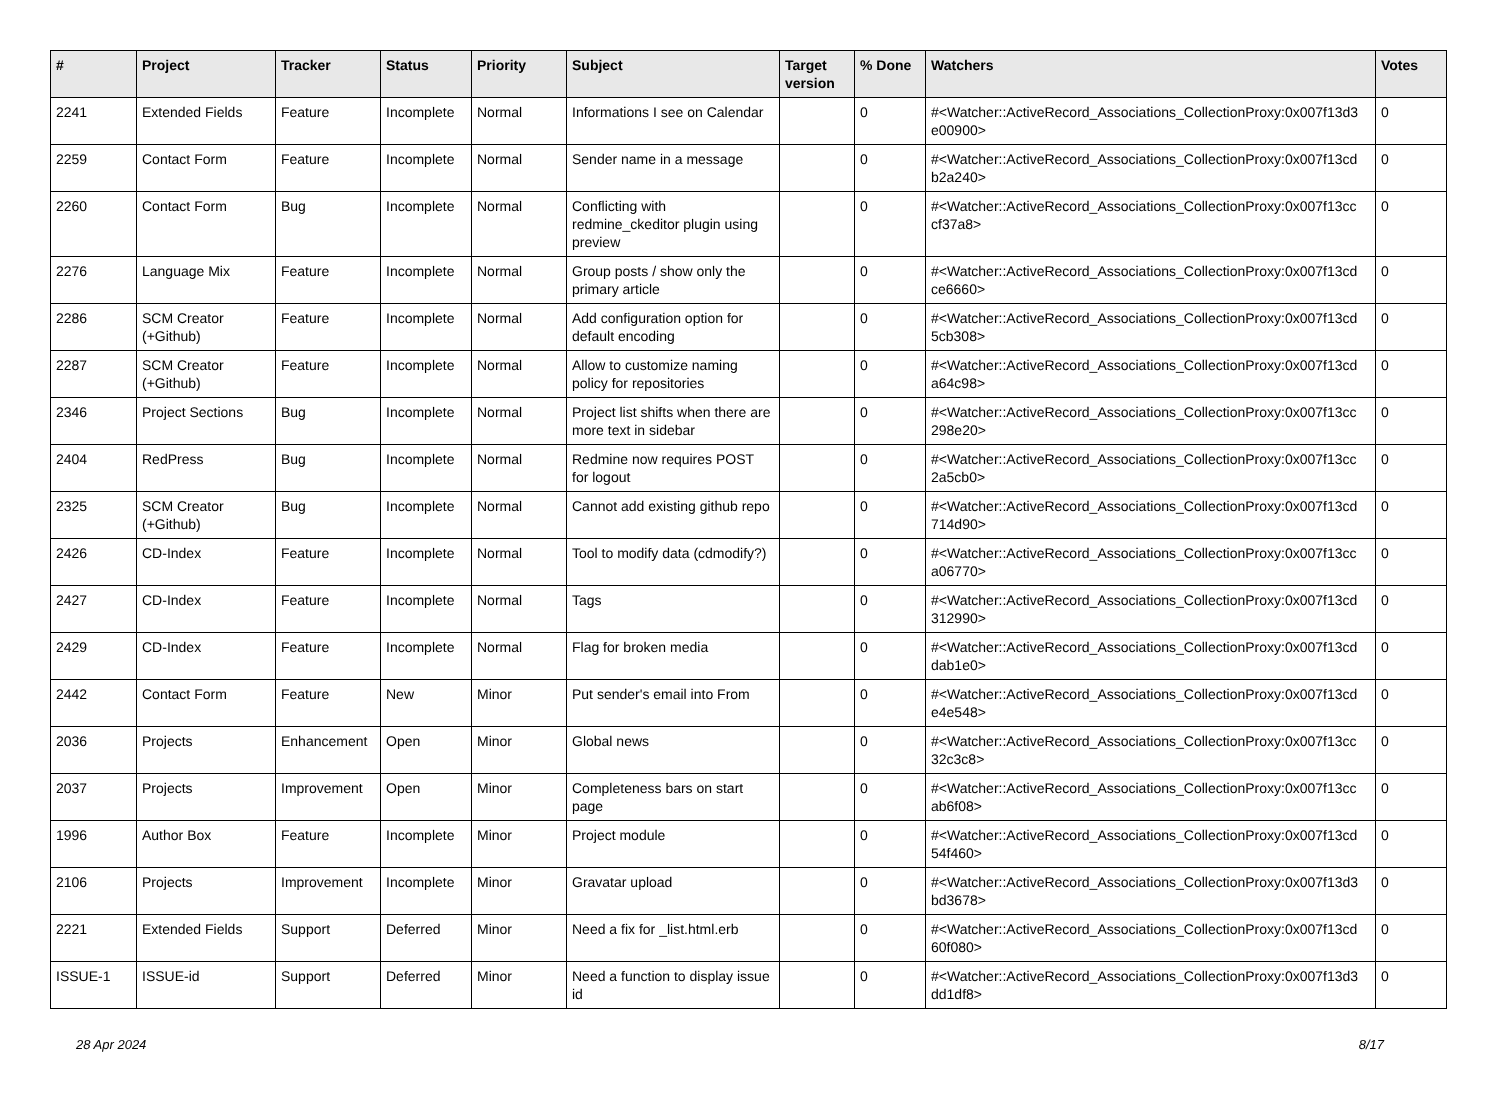| # | Project | Tracker | Status | Priority | Subject | Target version | % Done | Watchers | Votes |
| --- | --- | --- | --- | --- | --- | --- | --- | --- | --- |
| 2241 | Extended Fields | Feature | Incomplete | Normal | Informations I see on Calendar | | 0 | #<Watcher::ActiveRecord_Associations_CollectionProxy:0x007f13d3 e00900> | 0 |
| 2259 | Contact Form | Feature | Incomplete | Normal | Sender name in a message | | 0 | #<Watcher::ActiveRecord_Associations_CollectionProxy:0x007f13cd b2a240> | 0 |
| 2260 | Contact Form | Bug | Incomplete | Normal | Conflicting with redmine_ckeditor plugin using preview | | 0 | #<Watcher::ActiveRecord_Associations_CollectionProxy:0x007f13cc cf37a8> | 0 |
| 2276 | Language Mix | Feature | Incomplete | Normal | Group posts / show only the primary article | | 0 | #<Watcher::ActiveRecord_Associations_CollectionProxy:0x007f13cd ce6660> | 0 |
| 2286 | SCM Creator (+Github) | Feature | Incomplete | Normal | Add configuration option for default encoding | | 0 | #<Watcher::ActiveRecord_Associations_CollectionProxy:0x007f13cd 5cb308> | 0 |
| 2287 | SCM Creator (+Github) | Feature | Incomplete | Normal | Allow to customize naming policy for repositories | | 0 | #<Watcher::ActiveRecord_Associations_CollectionProxy:0x007f13cd a64c98> | 0 |
| 2346 | Project Sections | Bug | Incomplete | Normal | Project list shifts when there are more text in sidebar | | 0 | #<Watcher::ActiveRecord_Associations_CollectionProxy:0x007f13cc 298e20> | 0 |
| 2404 | RedPress | Bug | Incomplete | Normal | Redmine now requires POST for logout | | 0 | #<Watcher::ActiveRecord_Associations_CollectionProxy:0x007f13cc 2a5cb0> | 0 |
| 2325 | SCM Creator (+Github) | Bug | Incomplete | Normal | Cannot add existing github repo | | 0 | #<Watcher::ActiveRecord_Associations_CollectionProxy:0x007f13cd 714d90> | 0 |
| 2426 | CD-Index | Feature | Incomplete | Normal | Tool to modify data (cdmodify?) | | 0 | #<Watcher::ActiveRecord_Associations_CollectionProxy:0x007f13cc a06770> | 0 |
| 2427 | CD-Index | Feature | Incomplete | Normal | Tags | | 0 | #<Watcher::ActiveRecord_Associations_CollectionProxy:0x007f13cd 312990> | 0 |
| 2429 | CD-Index | Feature | Incomplete | Normal | Flag for broken media | | 0 | #<Watcher::ActiveRecord_Associations_CollectionProxy:0x007f13cd dab1e0> | 0 |
| 2442 | Contact Form | Feature | New | Minor | Put sender's email into From | | 0 | #<Watcher::ActiveRecord_Associations_CollectionProxy:0x007f13cd e4e548> | 0 |
| 2036 | Projects | Enhancement | Open | Minor | Global news | | 0 | #<Watcher::ActiveRecord_Associations_CollectionProxy:0x007f13cc 32c3c8> | 0 |
| 2037 | Projects | Improvement | Open | Minor | Completeness bars on start page | | 0 | #<Watcher::ActiveRecord_Associations_CollectionProxy:0x007f13cc ab6f08> | 0 |
| 1996 | Author Box | Feature | Incomplete | Minor | Project module | | 0 | #<Watcher::ActiveRecord_Associations_CollectionProxy:0x007f13cd 54f460> | 0 |
| 2106 | Projects | Improvement | Incomplete | Minor | Gravatar upload | | 0 | #<Watcher::ActiveRecord_Associations_CollectionProxy:0x007f13d3 bd3678> | 0 |
| 2221 | Extended Fields | Support | Deferred | Minor | Need a fix for _list.html.erb | | 0 | #<Watcher::ActiveRecord_Associations_CollectionProxy:0x007f13cd 60f080> | 0 |
| ISSUE-1 | ISSUE-id | Support | Deferred | Minor | Need a function to display issue id | | 0 | #<Watcher::ActiveRecord_Associations_CollectionProxy:0x007f13d3 dd1df8> | 0 |
28 Apr 2024 8/17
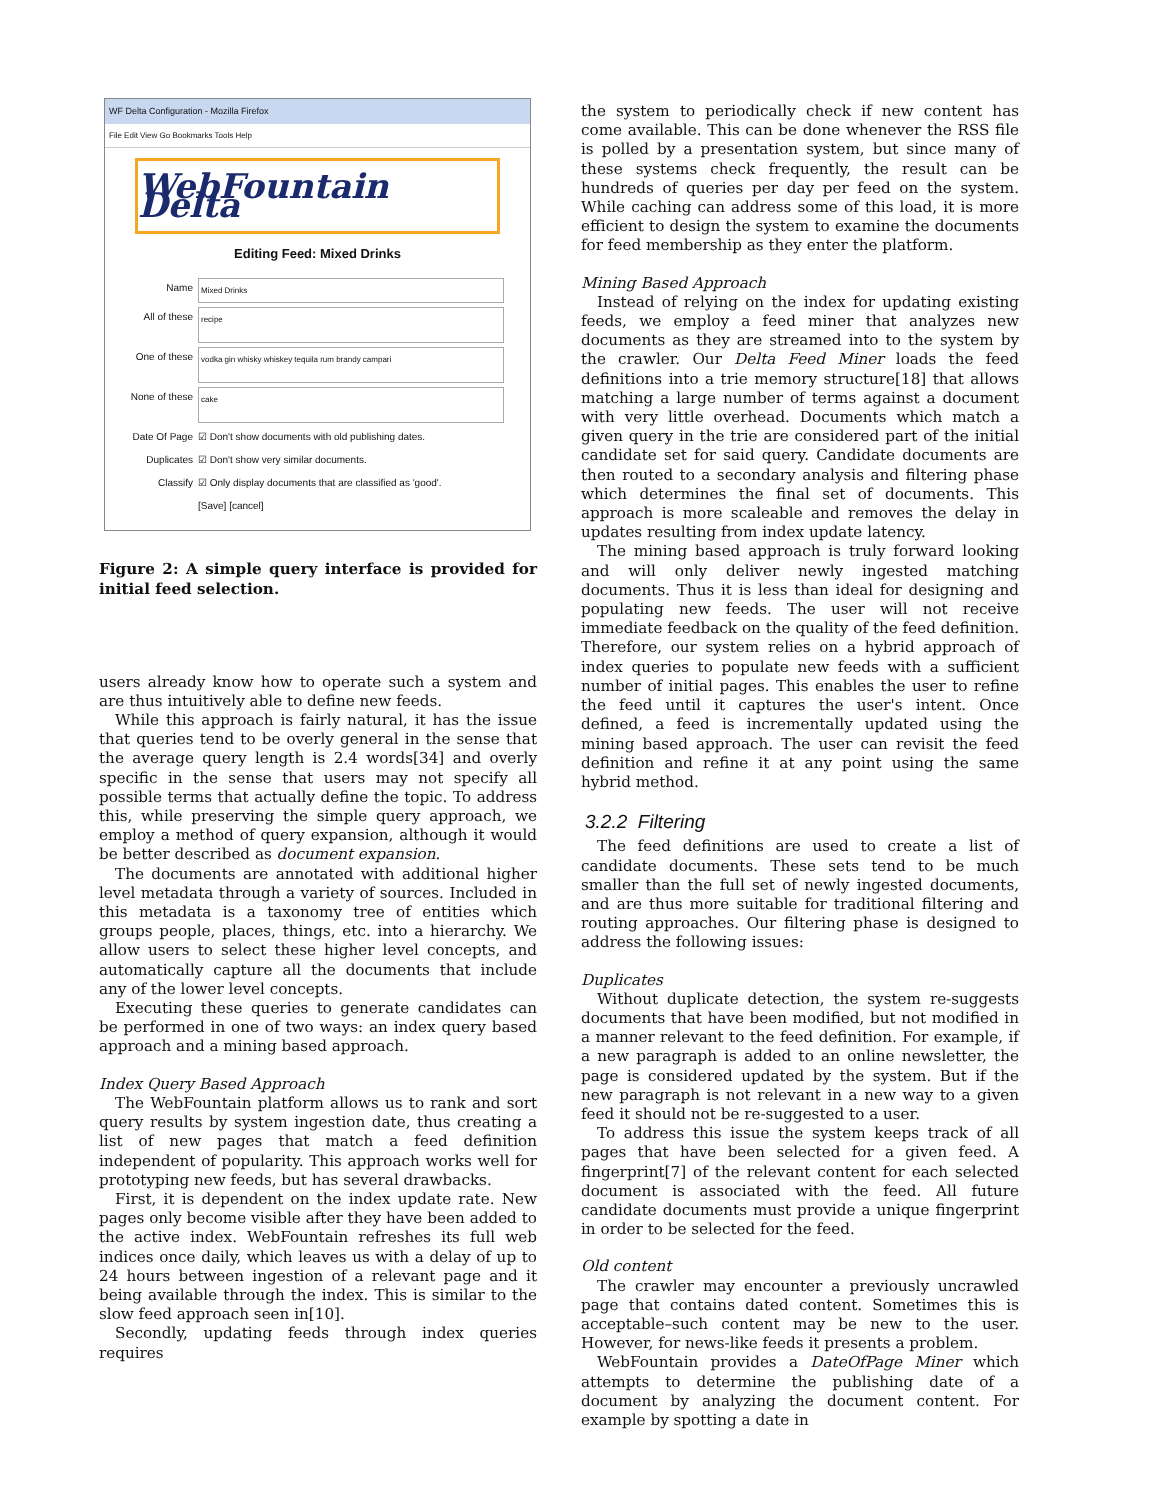WF Delta Configuration - Mozilla Firefox
File Edit View Go Bookmarks Tools Help
WebFountain Delta
Editing Feed: Mixed Drinks
Name
Mixed Drinks
All of these
recipe
One of these
vodka gin whisky whiskey tequila rum brandy campari
None of these
cake
Date Of Page ☑ Don't show documents with old publishing dates.
Duplicates ☑ Don't show very similar documents.
Classify ☑ Only display documents that are classified as 'good'.
[Save] [cancel]
Figure 2: A simple query interface is provided for initial feed selection.
users already know how to operate such a system and are thus intuitively able to define new feeds.
While this approach is fairly natural, it has the issue that queries tend to be overly general in the sense that the average query length is 2.4 words[34] and overly specific in the sense that users may not specify all possible terms that actually define the topic. To address this, while preserving the simple query approach, we employ a method of query expansion, although it would be better described as document expansion.
The documents are annotated with additional higher level metadata through a variety of sources. Included in this metadata is a taxonomy tree of entities which groups people, places, things, etc. into a hierarchy. We allow users to select these higher level concepts, and automatically capture all the documents that include any of the lower level concepts.
Executing these queries to generate candidates can be performed in one of two ways: an index query based approach and a mining based approach.
Index Query Based Approach
The WebFountain platform allows us to rank and sort query results by system ingestion date, thus creating a list of new pages that match a feed definition independent of popularity. This approach works well for prototyping new feeds, but has several drawbacks.
First, it is dependent on the index update rate. New pages only become visible after they have been added to the active index. WebFountain refreshes its full web indices once daily, which leaves us with a delay of up to 24 hours between ingestion of a relevant page and it being available through the index. This is similar to the slow feed approach seen in[10].
Secondly, updating feeds through index queries requires
the system to periodically check if new content has come available. This can be done whenever the RSS file is polled by a presentation system, but since many of these systems check frequently, the result can be hundreds of queries per day per feed on the system. While caching can address some of this load, it is more efficient to design the system to examine the documents for feed membership as they enter the platform.
Mining Based Approach
Instead of relying on the index for updating existing feeds, we employ a feed miner that analyzes new documents as they are streamed into to the system by the crawler. Our Delta Feed Miner loads the feed definitions into a trie memory structure[18] that allows matching a large number of terms against a document with very little overhead. Documents which match a given query in the trie are considered part of the initial candidate set for said query. Candidate documents are then routed to a secondary analysis and filtering phase which determines the final set of documents. This approach is more scaleable and removes the delay in updates resulting from index update latency.
The mining based approach is truly forward looking and will only deliver newly ingested matching documents. Thus it is less than ideal for designing and populating new feeds. The user will not receive immediate feedback on the quality of the feed definition. Therefore, our system relies on a hybrid approach of index queries to populate new feeds with a sufficient number of initial pages. This enables the user to refine the feed until it captures the user's intent. Once defined, a feed is incrementally updated using the mining based approach. The user can revisit the feed definition and refine it at any point using the same hybrid method.
3.2.2 Filtering
The feed definitions are used to create a list of candidate documents. These sets tend to be much smaller than the full set of newly ingested documents, and are thus more suitable for traditional filtering and routing approaches. Our filtering phase is designed to address the following issues:
Duplicates
Without duplicate detection, the system re-suggests documents that have been modified, but not modified in a manner relevant to the feed definition. For example, if a new paragraph is added to an online newsletter, the page is considered updated by the system. But if the new paragraph is not relevant in a new way to a given feed it should not be re-suggested to a user.
To address this issue the system keeps track of all pages that have been selected for a given feed. A fingerprint[7] of the relevant content for each selected document is associated with the feed. All future candidate documents must provide a unique fingerprint in order to be selected for the feed.
Old content
The crawler may encounter a previously uncrawled page that contains dated content. Sometimes this is acceptable–such content may be new to the user. However, for news-like feeds it presents a problem.
WebFountain provides a DateOfPage Miner which attempts to determine the publishing date of a document by analyzing the document content. For example by spotting a date in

────────────────────────────────────────

Assignment: Taking the entries above, write out exactly each line from the one holding "[Save] [cancel]" to the one holding "users already know", both included, and stop there.

Output:
[Save] [cancel]
Figure 2: A simple query interface is provided for initial feed selection.
users already know how to operate such a system and are thus intuitively able to define new feeds.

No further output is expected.